◆ **Your instructions**:
In the data, take everything from the line containing "right ankle: (61, 153, -26)" down to the line containing "left shoulder: (122, 45, 4)", swap "wrist" for "hand", and write those lines out again with nothing else changed.

◆ **Records to process**:
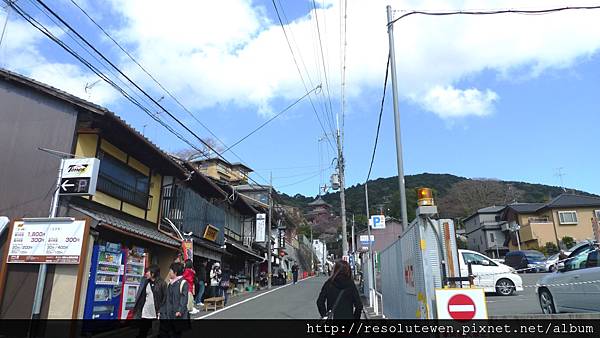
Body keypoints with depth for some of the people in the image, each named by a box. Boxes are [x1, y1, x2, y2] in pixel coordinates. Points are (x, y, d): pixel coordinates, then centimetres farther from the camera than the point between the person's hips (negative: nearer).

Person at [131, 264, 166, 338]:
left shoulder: (162, 283, -7)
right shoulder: (145, 282, 6)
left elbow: (165, 298, -6)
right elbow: (139, 296, 10)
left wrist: (161, 311, -12)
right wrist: (136, 308, 3)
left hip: (155, 314, -4)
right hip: (144, 313, 4)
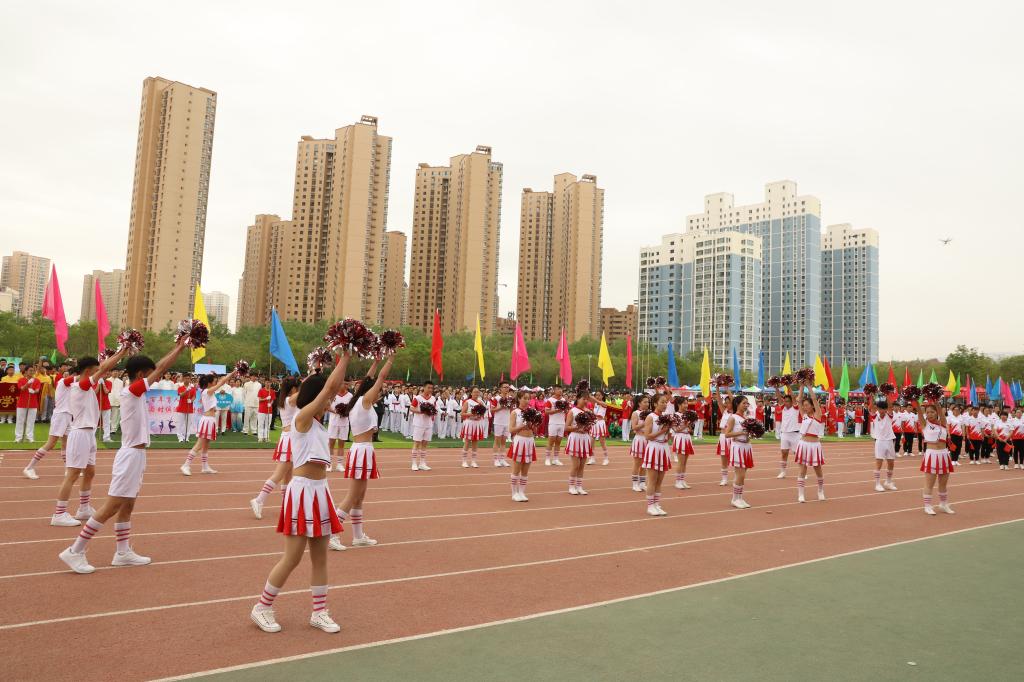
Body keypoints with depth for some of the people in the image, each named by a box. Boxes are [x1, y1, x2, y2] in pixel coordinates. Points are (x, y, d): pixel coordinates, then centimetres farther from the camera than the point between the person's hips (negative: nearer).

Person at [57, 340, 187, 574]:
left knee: (127, 506, 13)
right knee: (111, 508, -5)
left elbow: (157, 368, 16)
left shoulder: (135, 392, 9)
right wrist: (179, 348, -7)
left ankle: (123, 552, 21)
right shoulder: (132, 390, -15)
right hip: (131, 455, -10)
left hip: (136, 454, 10)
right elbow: (161, 368, -15)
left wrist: (176, 348, 12)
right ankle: (75, 552, 1)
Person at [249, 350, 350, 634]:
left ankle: (319, 612, 21)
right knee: (292, 558, 0)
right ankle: (262, 608, 18)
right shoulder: (302, 417, -11)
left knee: (320, 556, 12)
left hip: (319, 492, 8)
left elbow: (334, 387, 10)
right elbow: (330, 387, -16)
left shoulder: (317, 421, 11)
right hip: (302, 491, -8)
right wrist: (344, 356, -10)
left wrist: (345, 360, 3)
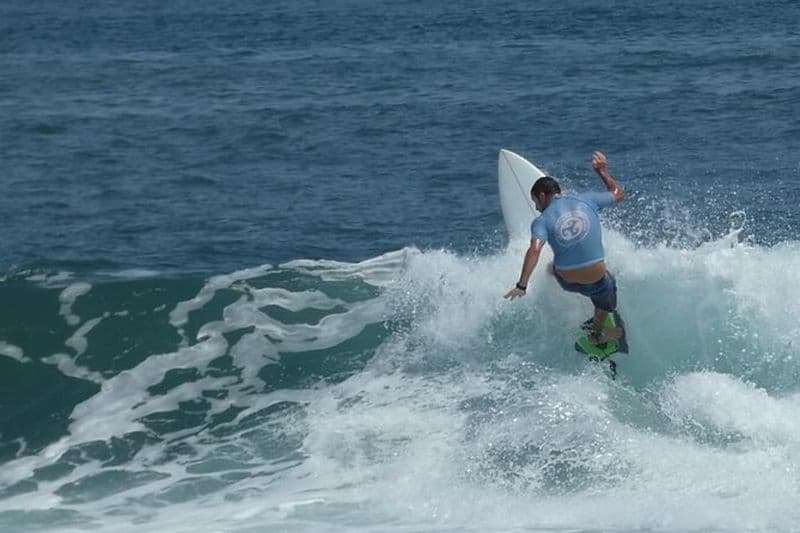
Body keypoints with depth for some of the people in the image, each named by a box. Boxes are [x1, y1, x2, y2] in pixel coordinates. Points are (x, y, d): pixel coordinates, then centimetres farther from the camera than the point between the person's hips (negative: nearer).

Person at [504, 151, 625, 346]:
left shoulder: (542, 221, -10)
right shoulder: (586, 200, -4)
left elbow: (534, 250, -28)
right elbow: (618, 194, 11)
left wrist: (521, 285, -32)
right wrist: (603, 172, 24)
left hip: (567, 282, 0)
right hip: (597, 283, 0)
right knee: (608, 287, 37)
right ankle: (597, 333, 56)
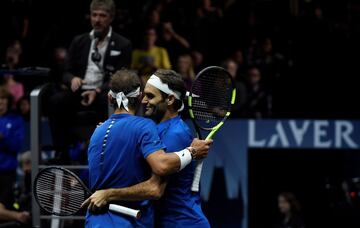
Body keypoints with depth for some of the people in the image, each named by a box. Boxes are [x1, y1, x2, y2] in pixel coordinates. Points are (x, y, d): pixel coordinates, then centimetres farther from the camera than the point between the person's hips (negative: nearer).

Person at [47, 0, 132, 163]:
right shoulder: (79, 42, 15)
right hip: (80, 92, 3)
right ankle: (61, 153, -26)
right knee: (56, 100, -29)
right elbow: (66, 72, 15)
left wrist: (97, 91, -20)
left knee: (108, 102, -39)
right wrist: (73, 78, -12)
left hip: (104, 94, -3)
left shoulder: (122, 45, 4)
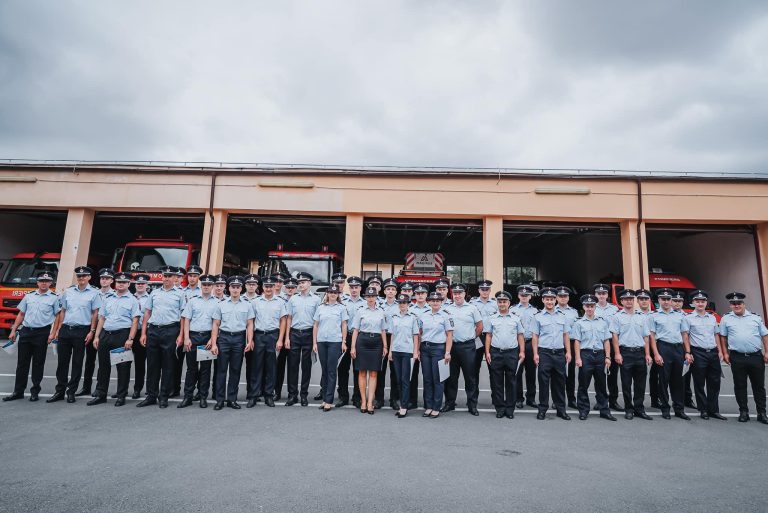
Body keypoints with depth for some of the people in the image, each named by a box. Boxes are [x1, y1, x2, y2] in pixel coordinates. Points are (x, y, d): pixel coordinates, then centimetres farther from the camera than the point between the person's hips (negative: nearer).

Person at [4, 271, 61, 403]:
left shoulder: (54, 298, -1)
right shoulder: (29, 296, 11)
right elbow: (21, 314, 15)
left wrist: (53, 333, -12)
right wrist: (13, 330, 9)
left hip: (42, 333, -4)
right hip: (25, 331, 4)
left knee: (38, 363, 4)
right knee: (22, 363, 8)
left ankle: (35, 391, 14)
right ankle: (18, 391, 17)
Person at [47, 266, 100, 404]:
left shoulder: (94, 293, -2)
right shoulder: (68, 292, 10)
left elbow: (95, 314, -3)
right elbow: (63, 311, 13)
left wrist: (91, 331, -9)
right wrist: (58, 329, 8)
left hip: (81, 330, -4)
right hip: (65, 329, 4)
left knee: (77, 362, 4)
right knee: (62, 361, 8)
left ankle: (71, 391, 13)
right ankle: (60, 391, 18)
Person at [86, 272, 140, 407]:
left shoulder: (132, 300, 0)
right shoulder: (108, 300, 15)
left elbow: (135, 321, -7)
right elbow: (102, 319, 16)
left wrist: (130, 339, -16)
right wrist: (96, 336, 8)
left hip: (122, 335, -5)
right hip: (105, 335, 5)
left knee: (123, 367, 0)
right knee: (103, 365, 11)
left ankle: (121, 396, 10)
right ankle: (100, 395, 22)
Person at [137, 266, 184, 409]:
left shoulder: (179, 294, 3)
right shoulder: (154, 293, 13)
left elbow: (183, 316, -1)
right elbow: (147, 313, 13)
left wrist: (180, 335, -8)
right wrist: (143, 333, 6)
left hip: (170, 331, -3)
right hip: (153, 330, 3)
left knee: (168, 365, 3)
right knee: (152, 364, 8)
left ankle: (164, 397, 13)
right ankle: (151, 396, 19)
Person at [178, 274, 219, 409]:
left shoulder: (217, 302, 4)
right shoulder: (192, 300, 7)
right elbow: (186, 320, 5)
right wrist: (186, 338, -3)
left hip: (208, 337, -1)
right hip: (193, 336, 1)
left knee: (206, 368, 6)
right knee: (191, 367, 6)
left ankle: (203, 397, 15)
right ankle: (188, 397, 14)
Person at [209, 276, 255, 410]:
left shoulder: (247, 305, 5)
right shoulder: (221, 304, 5)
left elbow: (249, 325, 4)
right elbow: (215, 325, 4)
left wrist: (249, 341, -6)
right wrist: (213, 343, -3)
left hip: (239, 338, 0)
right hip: (223, 337, 0)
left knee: (235, 370, 7)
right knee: (221, 369, 3)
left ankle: (232, 399, 17)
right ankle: (220, 399, 13)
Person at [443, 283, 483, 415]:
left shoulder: (472, 308, 3)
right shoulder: (446, 308, 6)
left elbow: (480, 326, 7)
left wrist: (472, 337, 6)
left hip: (467, 346, -2)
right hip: (451, 345, 2)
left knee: (470, 376, 4)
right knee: (451, 376, 10)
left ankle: (472, 405, 14)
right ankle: (449, 403, 21)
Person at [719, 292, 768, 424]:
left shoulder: (755, 318, 8)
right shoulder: (726, 319, 5)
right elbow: (723, 337, 8)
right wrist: (725, 353, 3)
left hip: (756, 356, 1)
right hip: (737, 357, -1)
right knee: (740, 386, 6)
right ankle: (743, 412, 15)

◆ **Expected answer**:
right ankle: (61, 153, -26)
right knee: (56, 100, -29)
right elbow: (66, 72, 15)
left hand: (97, 91, -20)
left knee: (108, 102, -39)
right hand: (73, 78, -12)
left hip: (104, 94, -3)
left shoulder: (122, 45, 4)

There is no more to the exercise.